Furthermore, at the same time that the bill charges the security office with developing ways “to determine the origin of a message transmitted over the Internet,” the kind of big-brotherism sure to alarm the Twittersphere, it enjoins the Cyberczar to consider “how to support privacy in conjunction with improved security.”
But what’s worrying internet freedom fighters most is this little clause, which empowers not the Cyberczar but the president to unplug the internet:
The president “may order the disconnection of any Federal Government or United States critical infrastructure information systems or networks in the interest of national security.”
The president is never very far from a briefcase with the nuclear launch codes and the red telephone. He can get the Russian president on the horn in thirty seconds or blow up the world in the interests of national security. But to the most paranoid among us, the Cybersecurity Act makes possible a Dr. Strangelove scenario where the president yanks us offline in the middle of a chat session, and some people think that’s just a little too much.
It’s one thing to have the launch codes, but should the president have your url as well?
Because, according to the law, it’s not just federal computers that can be booted offline, but also “United States critical infrastructure information systems or networks.” Presumably these are the networks run by banks and financial institutions, hospitals, police departments, and hedge fund managers. But they could also include university networks, where students are harmlessly Facebooking. And in a big enough emergency the president could even take down the food network, or Amazon.com. The interests of national security can be that compelling.
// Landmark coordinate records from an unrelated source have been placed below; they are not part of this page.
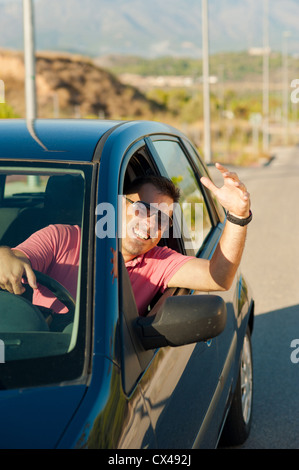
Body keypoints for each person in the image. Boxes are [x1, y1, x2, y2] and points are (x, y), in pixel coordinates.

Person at [0, 163, 251, 317]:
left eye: (163, 219)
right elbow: (17, 257)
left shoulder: (158, 262)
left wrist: (238, 216)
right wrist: (5, 255)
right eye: (142, 208)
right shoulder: (62, 237)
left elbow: (218, 277)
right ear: (117, 204)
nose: (151, 224)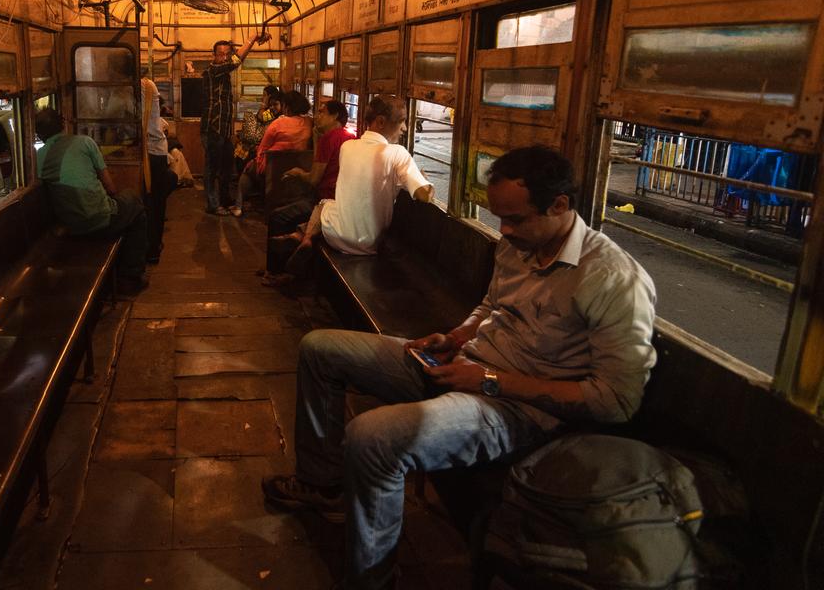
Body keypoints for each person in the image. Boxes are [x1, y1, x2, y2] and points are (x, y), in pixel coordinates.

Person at [261, 146, 658, 590]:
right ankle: (324, 484)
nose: (504, 231)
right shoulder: (518, 246)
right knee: (320, 348)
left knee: (372, 437)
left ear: (560, 205)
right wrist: (455, 337)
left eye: (516, 219)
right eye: (499, 219)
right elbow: (491, 306)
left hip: (516, 411)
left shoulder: (611, 279)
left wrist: (490, 382)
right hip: (466, 367)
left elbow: (617, 400)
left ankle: (372, 579)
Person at [280, 95, 432, 274]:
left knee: (324, 205)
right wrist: (423, 179)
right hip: (368, 243)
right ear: (381, 122)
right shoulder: (398, 153)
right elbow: (424, 195)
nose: (405, 128)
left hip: (335, 234)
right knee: (326, 205)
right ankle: (303, 237)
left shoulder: (348, 147)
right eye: (402, 121)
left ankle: (304, 237)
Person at [34, 108, 148, 292]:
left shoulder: (39, 157)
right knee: (135, 205)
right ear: (64, 124)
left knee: (122, 208)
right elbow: (111, 188)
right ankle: (130, 276)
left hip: (68, 224)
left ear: (39, 134)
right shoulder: (85, 142)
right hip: (99, 219)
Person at [202, 31, 270, 216]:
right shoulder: (212, 71)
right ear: (214, 55)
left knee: (226, 168)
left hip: (223, 130)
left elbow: (236, 60)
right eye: (220, 54)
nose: (223, 57)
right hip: (212, 129)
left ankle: (224, 200)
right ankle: (213, 204)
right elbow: (236, 60)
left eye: (226, 54)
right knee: (212, 169)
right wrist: (253, 38)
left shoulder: (224, 73)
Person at [268, 99, 355, 236]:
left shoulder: (329, 138)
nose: (316, 116)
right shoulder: (350, 136)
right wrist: (315, 139)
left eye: (322, 112)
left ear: (335, 116)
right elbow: (318, 166)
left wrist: (298, 172)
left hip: (325, 200)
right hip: (343, 201)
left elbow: (314, 179)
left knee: (277, 216)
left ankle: (285, 252)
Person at [235, 90, 313, 214]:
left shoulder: (278, 123)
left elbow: (262, 148)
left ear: (286, 106)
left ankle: (238, 206)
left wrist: (258, 163)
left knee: (248, 168)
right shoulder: (309, 123)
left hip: (273, 167)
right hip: (299, 166)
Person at [141, 72, 170, 264]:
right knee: (156, 204)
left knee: (152, 203)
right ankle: (154, 246)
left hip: (150, 151)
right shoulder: (147, 86)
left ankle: (152, 249)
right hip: (155, 151)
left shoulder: (144, 87)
Fortunately the president likely to sign this legislation if it passes is Barack Obama, and we know he loves his BlackBerry and his laptop. Even if he’s forced to take some networks offline in an emergency, Pres. Obama’s not going to power down the national grid, because he knows our survival depends on our connectivity, and because the internet itself is designed to self-repair, continuing to function even when key nodes go offline. And no doubt David Plouffe will be reminding the president how important it is to keep on texting even when the numbers look bad, and his daughters will be pressuring him to get Facebook up and running as soon as possible.
But any cybersecurity law has to provide for less tech-savvy presidents as well, for those who might think of the internet as a series of tubes, or worse yet, those who think that if you can’t find something on Wikipedia, then either it didn’t happen or it’s not important enough to pursue.
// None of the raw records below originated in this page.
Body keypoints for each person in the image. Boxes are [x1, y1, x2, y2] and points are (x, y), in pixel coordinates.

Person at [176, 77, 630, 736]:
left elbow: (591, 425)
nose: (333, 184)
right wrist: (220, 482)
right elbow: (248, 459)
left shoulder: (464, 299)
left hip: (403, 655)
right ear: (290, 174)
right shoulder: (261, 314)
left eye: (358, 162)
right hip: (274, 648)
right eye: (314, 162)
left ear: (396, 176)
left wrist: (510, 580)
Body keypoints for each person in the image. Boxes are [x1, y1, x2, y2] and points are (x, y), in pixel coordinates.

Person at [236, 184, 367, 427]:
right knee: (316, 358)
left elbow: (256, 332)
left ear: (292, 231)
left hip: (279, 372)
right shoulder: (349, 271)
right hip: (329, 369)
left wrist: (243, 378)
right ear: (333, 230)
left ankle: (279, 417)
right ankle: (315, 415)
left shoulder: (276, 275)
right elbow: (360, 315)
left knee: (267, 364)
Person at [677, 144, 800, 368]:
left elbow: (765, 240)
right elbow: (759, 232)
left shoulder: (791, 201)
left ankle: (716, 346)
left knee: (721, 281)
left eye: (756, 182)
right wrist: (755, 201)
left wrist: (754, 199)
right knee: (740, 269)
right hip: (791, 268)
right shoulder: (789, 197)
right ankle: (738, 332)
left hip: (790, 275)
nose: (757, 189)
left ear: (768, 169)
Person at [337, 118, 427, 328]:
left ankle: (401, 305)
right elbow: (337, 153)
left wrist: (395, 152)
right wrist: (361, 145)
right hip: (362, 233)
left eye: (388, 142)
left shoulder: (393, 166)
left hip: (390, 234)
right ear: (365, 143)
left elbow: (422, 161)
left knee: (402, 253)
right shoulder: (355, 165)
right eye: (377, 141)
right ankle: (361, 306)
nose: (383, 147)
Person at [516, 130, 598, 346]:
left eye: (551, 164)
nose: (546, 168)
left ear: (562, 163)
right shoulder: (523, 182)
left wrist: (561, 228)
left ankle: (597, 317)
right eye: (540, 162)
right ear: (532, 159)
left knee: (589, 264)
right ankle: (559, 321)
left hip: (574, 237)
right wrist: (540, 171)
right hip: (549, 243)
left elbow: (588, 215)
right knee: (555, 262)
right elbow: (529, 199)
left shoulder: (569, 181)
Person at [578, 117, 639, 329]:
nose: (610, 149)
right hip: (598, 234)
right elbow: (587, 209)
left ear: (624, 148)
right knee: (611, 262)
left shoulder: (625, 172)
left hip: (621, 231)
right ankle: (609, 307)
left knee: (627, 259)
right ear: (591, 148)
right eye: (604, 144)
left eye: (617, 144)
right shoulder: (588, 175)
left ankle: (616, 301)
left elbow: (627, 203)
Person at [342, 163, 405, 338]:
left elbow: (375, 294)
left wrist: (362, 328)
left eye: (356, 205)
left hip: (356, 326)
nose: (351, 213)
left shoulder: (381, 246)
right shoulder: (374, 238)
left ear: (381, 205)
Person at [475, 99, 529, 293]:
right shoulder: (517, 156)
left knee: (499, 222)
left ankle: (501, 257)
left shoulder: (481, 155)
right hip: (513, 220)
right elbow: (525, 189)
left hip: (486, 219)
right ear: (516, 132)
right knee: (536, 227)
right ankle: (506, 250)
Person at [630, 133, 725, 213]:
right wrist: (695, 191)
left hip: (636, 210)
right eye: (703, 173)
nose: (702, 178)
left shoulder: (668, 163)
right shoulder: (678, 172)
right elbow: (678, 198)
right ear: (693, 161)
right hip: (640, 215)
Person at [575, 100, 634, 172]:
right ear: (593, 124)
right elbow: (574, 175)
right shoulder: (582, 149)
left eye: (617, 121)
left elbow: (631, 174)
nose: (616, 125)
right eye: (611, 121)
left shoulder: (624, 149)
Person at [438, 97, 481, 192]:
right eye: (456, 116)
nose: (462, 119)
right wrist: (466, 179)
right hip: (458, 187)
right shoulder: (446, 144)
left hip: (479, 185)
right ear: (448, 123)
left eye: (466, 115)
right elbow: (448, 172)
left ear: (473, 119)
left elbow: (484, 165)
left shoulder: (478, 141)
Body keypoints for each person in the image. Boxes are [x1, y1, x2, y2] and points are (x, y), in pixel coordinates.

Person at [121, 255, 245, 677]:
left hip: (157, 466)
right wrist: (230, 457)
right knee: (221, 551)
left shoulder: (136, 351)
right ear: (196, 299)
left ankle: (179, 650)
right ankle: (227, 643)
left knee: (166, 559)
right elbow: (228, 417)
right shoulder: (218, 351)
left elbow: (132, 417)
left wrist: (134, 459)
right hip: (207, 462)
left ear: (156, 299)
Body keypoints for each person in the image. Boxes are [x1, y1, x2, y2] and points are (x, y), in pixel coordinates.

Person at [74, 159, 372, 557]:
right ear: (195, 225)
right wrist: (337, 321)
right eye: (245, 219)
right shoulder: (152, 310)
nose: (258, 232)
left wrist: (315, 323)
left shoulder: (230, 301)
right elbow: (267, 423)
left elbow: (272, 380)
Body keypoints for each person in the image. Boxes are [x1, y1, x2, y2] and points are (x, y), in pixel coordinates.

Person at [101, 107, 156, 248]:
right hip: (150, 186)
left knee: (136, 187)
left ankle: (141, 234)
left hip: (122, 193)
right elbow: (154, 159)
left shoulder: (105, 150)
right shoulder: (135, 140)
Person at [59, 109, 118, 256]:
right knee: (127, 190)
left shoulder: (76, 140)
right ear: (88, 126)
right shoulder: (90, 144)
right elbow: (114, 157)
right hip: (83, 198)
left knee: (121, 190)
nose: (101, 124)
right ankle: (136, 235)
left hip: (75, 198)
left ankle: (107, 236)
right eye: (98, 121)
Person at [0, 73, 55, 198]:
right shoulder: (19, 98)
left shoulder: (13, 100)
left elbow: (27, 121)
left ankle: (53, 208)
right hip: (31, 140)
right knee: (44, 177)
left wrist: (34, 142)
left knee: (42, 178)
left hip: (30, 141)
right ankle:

So it wouldn’t hurt to make the presidential power to take networks offline both more specific, say to protect the nation’s defenses as well as its governmental, financial, and transportation networks, and more realistic: the internet is so complex and so borderless that, unless you live in Cuba or Myanmar, there is no single switch to shut it down.
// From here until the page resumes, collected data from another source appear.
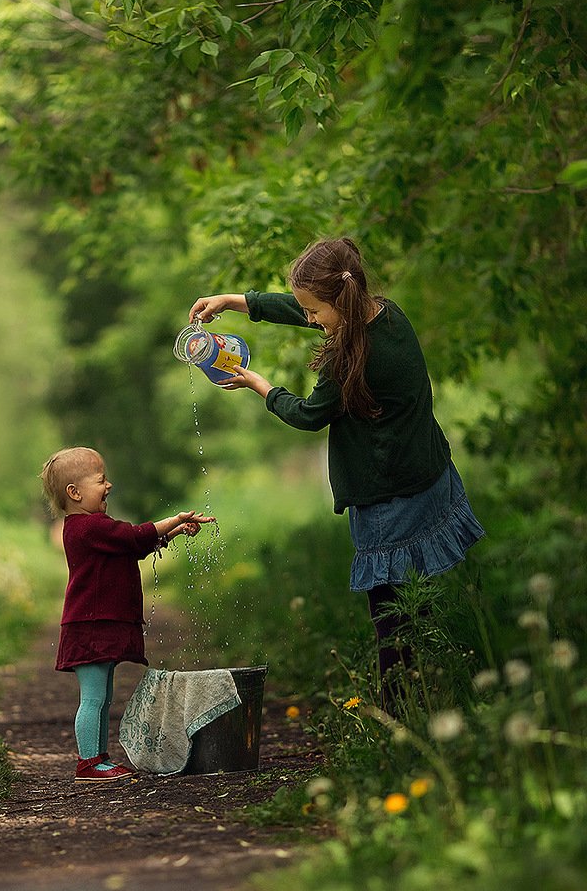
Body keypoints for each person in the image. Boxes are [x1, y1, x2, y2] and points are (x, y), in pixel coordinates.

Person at [189, 237, 484, 711]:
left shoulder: (349, 359)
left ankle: (400, 713)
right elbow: (306, 305)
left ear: (339, 302)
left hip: (390, 495)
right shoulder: (386, 314)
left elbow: (309, 415)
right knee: (418, 603)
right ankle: (433, 694)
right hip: (424, 474)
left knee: (391, 614)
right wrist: (238, 302)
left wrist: (259, 385)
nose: (309, 320)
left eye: (314, 312)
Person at [40, 446, 215, 783]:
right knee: (93, 698)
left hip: (95, 624)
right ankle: (88, 763)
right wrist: (173, 520)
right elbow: (132, 536)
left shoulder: (92, 526)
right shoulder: (86, 527)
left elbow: (129, 547)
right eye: (101, 480)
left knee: (103, 697)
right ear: (74, 493)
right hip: (88, 626)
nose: (109, 486)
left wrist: (172, 532)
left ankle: (98, 757)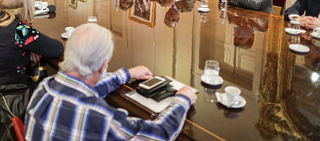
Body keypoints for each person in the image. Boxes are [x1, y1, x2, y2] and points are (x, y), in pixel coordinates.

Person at [25, 23, 197, 140]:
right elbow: (156, 134)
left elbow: (82, 89)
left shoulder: (43, 87)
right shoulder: (100, 116)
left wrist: (126, 75)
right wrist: (183, 99)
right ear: (102, 67)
The Cybersecurity Act may turn out to be moot, after all, since the National Security Agency has announced that it wants the job of protecting government networks for itself, and in pursuing that goal the NSA hasn't been as scrupulous about preserving the privacy or civil liberties of ordinary citizens as Congress or the courts.
So as long as we’re revising the Cybersecurity Act, it wouldn’t hurt to mention one last time just how critical it is to preserve civil liberties both online and off in wartime as well as peacetime.